[DATA SEGMENT]

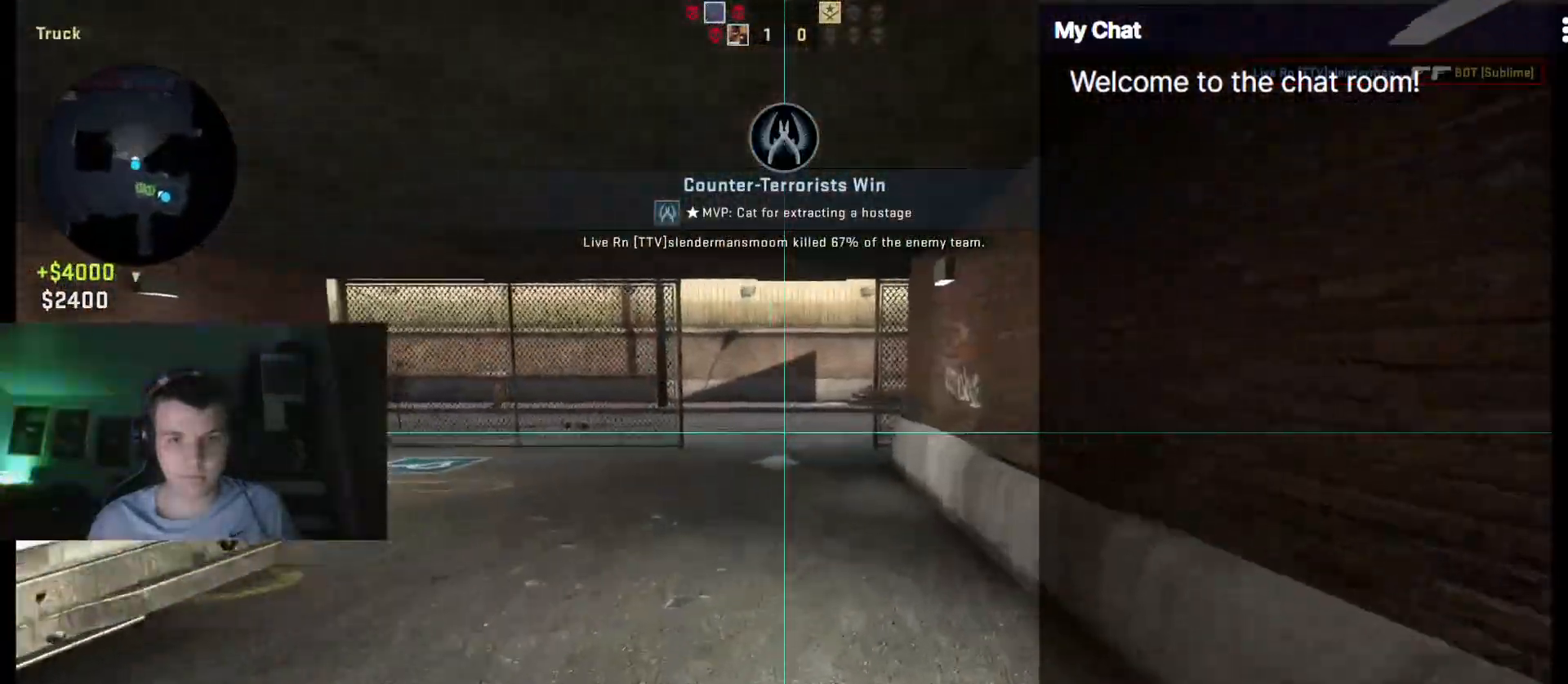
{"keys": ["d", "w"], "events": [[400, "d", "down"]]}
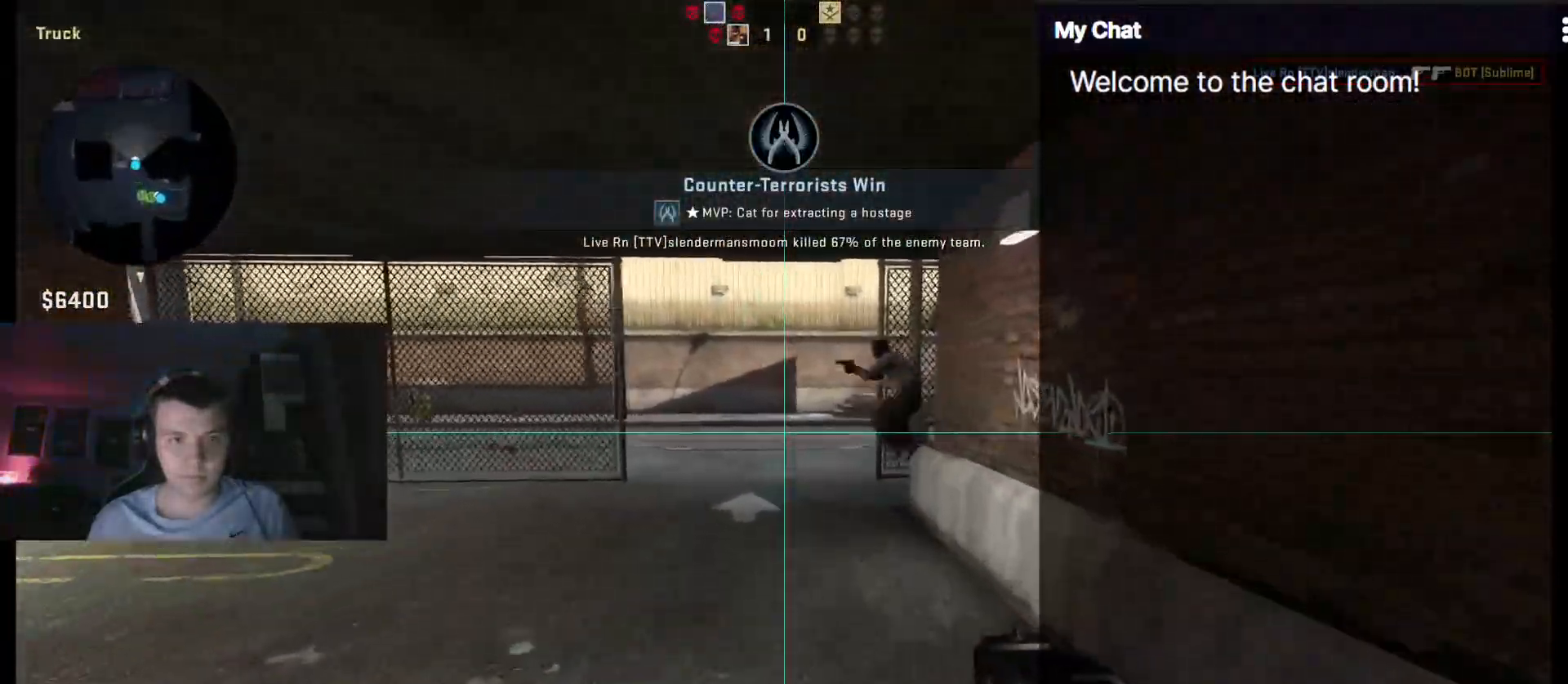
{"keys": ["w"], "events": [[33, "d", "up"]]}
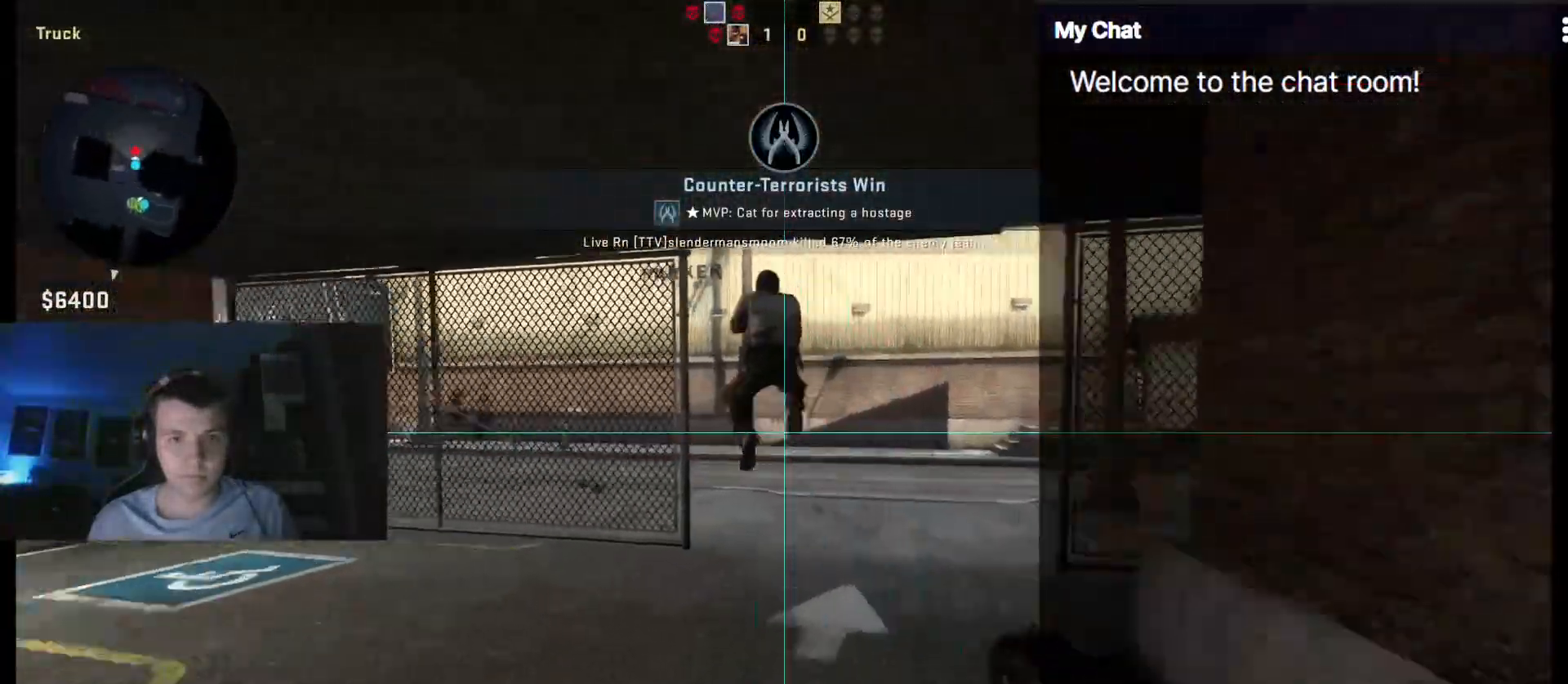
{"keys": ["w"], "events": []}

[/DATA SEGMENT]

WORK INSTRUCTIONS
When you return the listing, keep each line exact and leave the pictures out.

RESPONSE TO THIS TASK
{"keys": ["d", "w"], "events": [[400, "d", "down"]]}
{"keys": ["w"], "events": [[33, "d", "up"]]}
{"keys": ["w"], "events": []}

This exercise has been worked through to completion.